Староста икнул и скомандовал:
– Разобраться по двое. Все вниз, в долину!
Зенкович услышал Шурочкин голос из кустов. Шурочка хотела идти с ним в паре, справедливо полагая, что они теперь всюду будут ходить в паре… Выскочив из спального мешка, Зенкович сиганул в кусты.

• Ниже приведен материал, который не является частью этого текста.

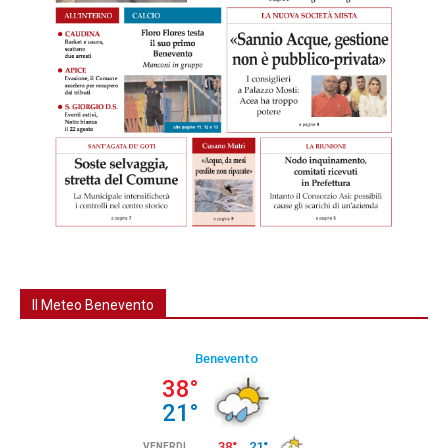
Il Meteo Benevento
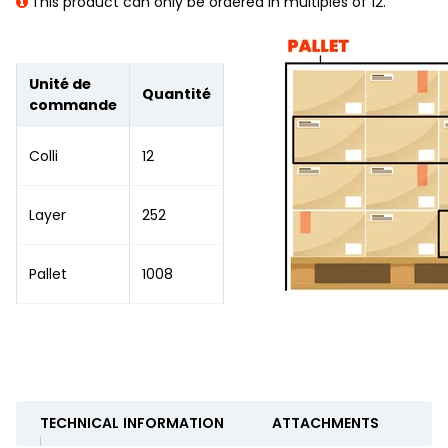
This product can only be ordered in multiples of 12.
Unité de
Quantité
commande
Colli
12
Layer
252
Pallet
1008
TECHNICAL INFORMATION
ATTACHMENTS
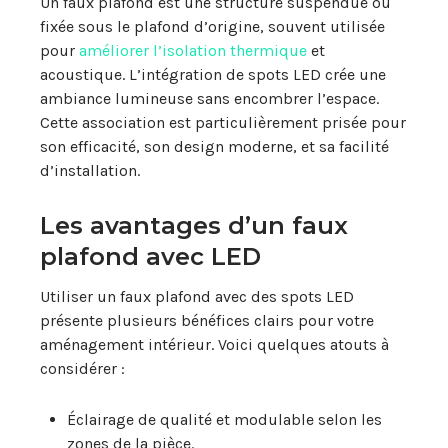
Un faux plafond est une structure suspendue ou
fixée sous le plafond d’origine, souvent utilisée
pour
améliorer l’isolation thermique
et
acoustique. L’intégration de spots LED crée une
ambiance lumineuse sans encombrer l’espace.
Cette association est particulièrement prisée pour
son efficacité, son design moderne, et sa facilité
d’installation.
Les avantages d’un faux
plafond avec LED
Utiliser un faux plafond avec des spots LED
présente plusieurs bénéfices clairs pour votre
aménagement intérieur. Voici quelques atouts à
considérer :
Éclairage de qualité et modulable selon les
zones de la pièce.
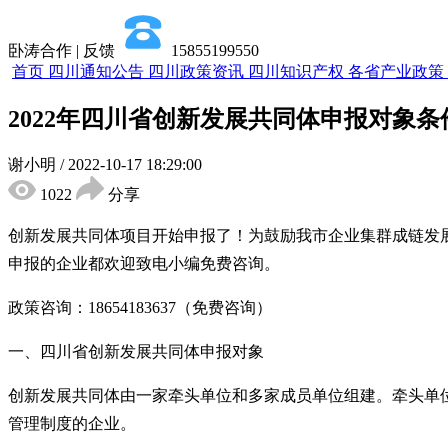
卧涛合作 | 反馈
15855199550
首页
四川通知公告
四川政策资讯
四川知识产权
各省产业政策
2022年四川省创新发展共同体申报对象
谢小明
/
2022-10-17 18:29:00
1022
分享
创新发展共同体项目开始申报了！为鼓励我市企业集群成链发
申报的企业都欢迎致电小编免费咨询。
政策咨询：18654183637（免费咨询）
一、
四川省创新发展共同体申报对象
创新发展共同体由一家牵头单位和多家成员单位组建。牵头单
管理制度的企业。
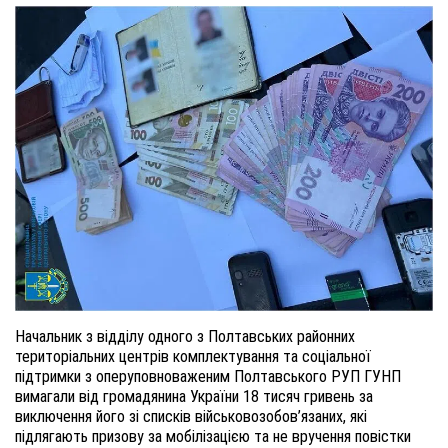
Начальник з відділу одного з Полтавських районних
територіальних центрів комплектування та соціальної
підтримки з оперуповноваженим Полтавського РУП ГУНП
вимагали від громадянина України 18 тисяч гривень за
виключення його зі списків військовозобов’язаних, які
підлягають призову за мобілізацією та не вручення повістки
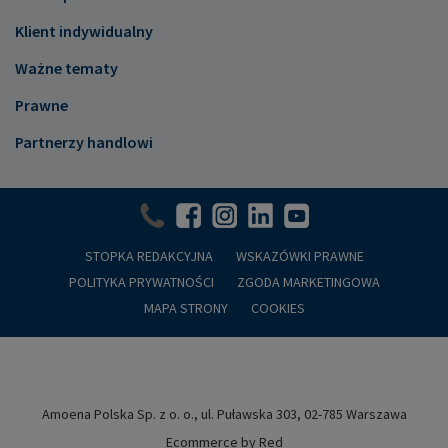
Klient indywidualny
Ważne tematy
Prawne
Partnerzy handlowi
STOPKA REDAKCYJNA
WSKAZÓWKI PRAWNE
POLITYKA PRYWATNOŚCI
ZGODA MARKETINGOWA
MAPA STRONY
COOKIES
Amoena Polska Sp. z o. o., ul. Puławska 303, 02-785 Warszawa
Ecommerce by Red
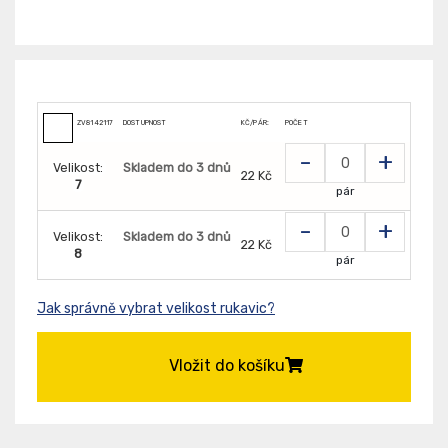
ZV8142117
DOSTUPNOST
KČ/PÁR:
POČET
-
+
Velikost:
Skladem do 3 dnů
22 Kč
7
pár
-
+
Velikost:
Skladem do 3 dnů
22 Kč
8
pár
Jak správně vybrat velikost rukavic?
Vložit do košíku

Только не это. Он не хотел сейчас ни видеть Шурочку, ни ходить с ней в паре. Он вообще не очень умел ходить с кем-нибудь в паре. Он любил ходить один. Так он больше видел и больше чувствовал. Так ему было спокойнее. Его единственный брак был явной ошибкой, потому что его раздражали спутники, особенно спутники-женщины. Спутницы. Таким, как он, нельзя брать в эту грустную дорогу «спутников жизни»…
На ходу застегиваясь, Зенкович побежал вниз, в долину. Он будет вместе со всеми искать мерзкого алкаша, громогласного питомца Дгацпхаева. Может, он упал где-нибудь и лежит, захлебнувшись в собственной блевотине. А может, он ударился при этом головой о корень и стал осмысленным, прекрасным, благообразным, молчаливым, наконец, но, увы, мертвым. А может, он страдает сейчас безмерно от невозможности снять штаны и оправиться. Тогда Зенкович поможет страдающему брату стянуть с себя вонючие шкапры с нашивкой «Ли», изготовленной дельцами из Краснопресненского КБО…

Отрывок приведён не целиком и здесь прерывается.